A model is some architecture of how data will flow through these weight matrices, along with the values of each weight.

Tokens are sort of "words" in a sentence, but the ML may be translating the word itself into a more abstract concept in 'word space': eg, a bunch of floating point values.

At least some of what I just said is probably wrong, but now someone will correct me and we'll both me more right!

1 comments

At a first approximation this is pretty good. I wouldn't say this exactly:

> A model is some architecture of how data will flow through these weight matrices, along with the values of each weight.

Because data doesn't really flow through weight matrices, though perhaps this is true if you squint at very simple models. Deep learning architectures are generally more complicated than multiplying values by weights and pushing the results to the next layer, though which architecture to use depends heavily on context.

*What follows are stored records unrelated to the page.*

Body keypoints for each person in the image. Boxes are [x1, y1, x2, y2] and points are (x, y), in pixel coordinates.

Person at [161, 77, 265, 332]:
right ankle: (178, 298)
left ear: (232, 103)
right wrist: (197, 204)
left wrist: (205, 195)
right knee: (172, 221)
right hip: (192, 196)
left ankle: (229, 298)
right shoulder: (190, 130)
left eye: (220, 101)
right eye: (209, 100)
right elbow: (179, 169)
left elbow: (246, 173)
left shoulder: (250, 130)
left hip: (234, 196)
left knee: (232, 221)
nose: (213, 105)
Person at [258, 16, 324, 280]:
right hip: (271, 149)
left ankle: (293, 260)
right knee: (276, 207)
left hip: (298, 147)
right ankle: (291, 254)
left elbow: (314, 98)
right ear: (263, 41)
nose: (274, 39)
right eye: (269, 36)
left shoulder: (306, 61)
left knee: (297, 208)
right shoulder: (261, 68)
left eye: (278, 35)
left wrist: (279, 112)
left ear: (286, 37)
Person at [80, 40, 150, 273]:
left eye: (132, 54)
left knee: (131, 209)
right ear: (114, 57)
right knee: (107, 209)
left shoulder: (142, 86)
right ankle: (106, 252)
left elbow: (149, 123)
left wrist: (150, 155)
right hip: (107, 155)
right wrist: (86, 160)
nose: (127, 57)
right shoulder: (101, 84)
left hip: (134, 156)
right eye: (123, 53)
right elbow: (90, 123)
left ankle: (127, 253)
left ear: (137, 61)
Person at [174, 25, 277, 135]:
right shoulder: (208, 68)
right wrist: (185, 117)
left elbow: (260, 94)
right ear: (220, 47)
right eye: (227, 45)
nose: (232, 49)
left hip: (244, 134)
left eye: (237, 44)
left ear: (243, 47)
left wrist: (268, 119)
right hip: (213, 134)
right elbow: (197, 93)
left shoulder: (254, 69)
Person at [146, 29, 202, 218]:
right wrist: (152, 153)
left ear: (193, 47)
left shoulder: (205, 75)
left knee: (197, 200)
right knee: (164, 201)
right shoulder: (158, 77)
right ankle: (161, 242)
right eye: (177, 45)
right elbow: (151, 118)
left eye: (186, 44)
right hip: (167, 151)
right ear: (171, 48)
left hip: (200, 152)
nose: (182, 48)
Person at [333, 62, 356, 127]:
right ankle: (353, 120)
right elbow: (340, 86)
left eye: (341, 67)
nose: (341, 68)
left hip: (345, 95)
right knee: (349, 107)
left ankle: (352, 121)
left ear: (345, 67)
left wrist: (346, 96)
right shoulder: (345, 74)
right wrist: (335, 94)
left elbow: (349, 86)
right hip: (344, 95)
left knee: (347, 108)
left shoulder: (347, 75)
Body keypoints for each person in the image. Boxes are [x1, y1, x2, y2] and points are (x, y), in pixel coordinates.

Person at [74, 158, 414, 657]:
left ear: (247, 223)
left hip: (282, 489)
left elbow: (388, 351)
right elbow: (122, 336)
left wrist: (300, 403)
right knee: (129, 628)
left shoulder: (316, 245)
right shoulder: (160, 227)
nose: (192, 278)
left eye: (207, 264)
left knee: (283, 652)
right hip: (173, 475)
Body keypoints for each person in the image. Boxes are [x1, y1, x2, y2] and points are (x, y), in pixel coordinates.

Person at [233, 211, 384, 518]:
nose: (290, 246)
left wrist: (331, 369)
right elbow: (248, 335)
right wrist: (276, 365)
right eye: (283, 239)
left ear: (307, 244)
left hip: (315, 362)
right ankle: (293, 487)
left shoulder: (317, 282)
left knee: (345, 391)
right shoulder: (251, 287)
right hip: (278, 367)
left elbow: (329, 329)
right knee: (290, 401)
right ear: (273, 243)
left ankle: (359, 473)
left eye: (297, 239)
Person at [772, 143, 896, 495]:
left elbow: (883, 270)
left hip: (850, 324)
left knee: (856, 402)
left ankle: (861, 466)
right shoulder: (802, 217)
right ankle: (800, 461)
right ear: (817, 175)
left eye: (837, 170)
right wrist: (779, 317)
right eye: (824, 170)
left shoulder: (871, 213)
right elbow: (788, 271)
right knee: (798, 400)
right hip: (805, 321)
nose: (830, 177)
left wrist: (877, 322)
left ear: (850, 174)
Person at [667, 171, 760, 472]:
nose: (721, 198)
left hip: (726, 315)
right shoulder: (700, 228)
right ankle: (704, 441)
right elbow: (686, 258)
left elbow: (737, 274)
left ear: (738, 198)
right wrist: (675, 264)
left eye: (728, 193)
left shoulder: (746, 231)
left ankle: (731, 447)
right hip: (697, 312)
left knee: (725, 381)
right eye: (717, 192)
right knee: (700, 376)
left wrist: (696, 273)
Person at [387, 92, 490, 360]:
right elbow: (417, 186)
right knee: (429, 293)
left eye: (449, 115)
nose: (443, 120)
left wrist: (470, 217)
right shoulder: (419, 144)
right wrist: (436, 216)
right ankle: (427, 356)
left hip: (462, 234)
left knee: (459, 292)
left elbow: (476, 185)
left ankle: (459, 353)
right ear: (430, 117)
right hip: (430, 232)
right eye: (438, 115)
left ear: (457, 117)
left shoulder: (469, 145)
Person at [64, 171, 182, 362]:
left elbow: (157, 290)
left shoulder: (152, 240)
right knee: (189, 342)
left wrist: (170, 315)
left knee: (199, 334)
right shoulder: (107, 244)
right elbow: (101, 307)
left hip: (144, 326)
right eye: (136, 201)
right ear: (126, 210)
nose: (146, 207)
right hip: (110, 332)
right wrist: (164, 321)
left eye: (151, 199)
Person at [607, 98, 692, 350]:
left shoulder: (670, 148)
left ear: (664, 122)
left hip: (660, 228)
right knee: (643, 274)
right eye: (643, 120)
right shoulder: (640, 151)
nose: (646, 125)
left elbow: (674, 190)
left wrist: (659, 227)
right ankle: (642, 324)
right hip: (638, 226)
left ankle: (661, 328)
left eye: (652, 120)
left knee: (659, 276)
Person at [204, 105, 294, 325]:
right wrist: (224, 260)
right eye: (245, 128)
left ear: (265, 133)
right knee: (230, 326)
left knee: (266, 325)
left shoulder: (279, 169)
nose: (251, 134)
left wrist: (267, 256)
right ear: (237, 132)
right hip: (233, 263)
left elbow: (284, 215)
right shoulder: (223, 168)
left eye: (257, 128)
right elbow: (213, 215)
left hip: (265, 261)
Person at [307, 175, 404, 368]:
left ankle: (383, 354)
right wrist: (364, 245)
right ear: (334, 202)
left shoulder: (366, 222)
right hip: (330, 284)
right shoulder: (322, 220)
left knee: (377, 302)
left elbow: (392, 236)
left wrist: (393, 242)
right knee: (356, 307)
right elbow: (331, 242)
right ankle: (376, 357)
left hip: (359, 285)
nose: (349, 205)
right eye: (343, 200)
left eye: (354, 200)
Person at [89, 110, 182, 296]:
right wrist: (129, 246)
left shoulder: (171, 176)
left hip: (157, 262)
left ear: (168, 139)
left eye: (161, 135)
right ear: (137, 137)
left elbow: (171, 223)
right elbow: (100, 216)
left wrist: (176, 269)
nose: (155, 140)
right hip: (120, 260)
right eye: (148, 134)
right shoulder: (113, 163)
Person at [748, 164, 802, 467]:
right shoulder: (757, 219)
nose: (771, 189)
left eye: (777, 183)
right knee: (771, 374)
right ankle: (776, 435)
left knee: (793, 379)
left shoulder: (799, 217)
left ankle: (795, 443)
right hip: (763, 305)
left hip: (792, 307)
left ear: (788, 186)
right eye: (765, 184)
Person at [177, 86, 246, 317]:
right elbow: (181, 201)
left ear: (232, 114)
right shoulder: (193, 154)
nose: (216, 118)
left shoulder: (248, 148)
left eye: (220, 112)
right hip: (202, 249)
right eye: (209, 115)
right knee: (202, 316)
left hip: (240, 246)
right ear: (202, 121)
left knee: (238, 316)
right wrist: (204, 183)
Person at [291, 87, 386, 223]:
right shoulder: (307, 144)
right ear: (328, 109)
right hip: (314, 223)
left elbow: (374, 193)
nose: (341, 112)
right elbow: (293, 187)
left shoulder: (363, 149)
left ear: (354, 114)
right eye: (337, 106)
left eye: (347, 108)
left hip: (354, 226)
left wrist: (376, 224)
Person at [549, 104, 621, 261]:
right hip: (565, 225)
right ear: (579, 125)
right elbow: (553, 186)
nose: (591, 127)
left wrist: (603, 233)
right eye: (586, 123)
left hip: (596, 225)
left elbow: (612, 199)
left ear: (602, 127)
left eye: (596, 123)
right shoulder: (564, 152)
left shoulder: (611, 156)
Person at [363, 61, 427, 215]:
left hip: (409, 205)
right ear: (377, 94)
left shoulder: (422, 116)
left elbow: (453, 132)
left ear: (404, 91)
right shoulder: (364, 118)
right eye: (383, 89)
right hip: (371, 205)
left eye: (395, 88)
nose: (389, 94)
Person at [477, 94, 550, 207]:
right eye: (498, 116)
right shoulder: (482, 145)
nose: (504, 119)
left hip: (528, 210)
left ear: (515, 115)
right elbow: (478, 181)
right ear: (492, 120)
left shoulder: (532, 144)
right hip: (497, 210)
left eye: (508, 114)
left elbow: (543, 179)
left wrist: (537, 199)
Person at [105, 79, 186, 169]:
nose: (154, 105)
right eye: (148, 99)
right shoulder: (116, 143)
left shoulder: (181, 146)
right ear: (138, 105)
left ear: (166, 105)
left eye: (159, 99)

> Tokens are sort of "words" in a sentence

Tokens are funny. What a token is depends on the context of the model you're using, but generally a token is a portion of a word. (Why? Efficiency is one reason; handling unknown words is another.)

> What a token is depends on the context of the model you're using, but generally a token is a portion of a word.

When doing quick estimates, I just assume every syllable is a token. It tends to overestimate, which is fine for my OOM mitigation purposes.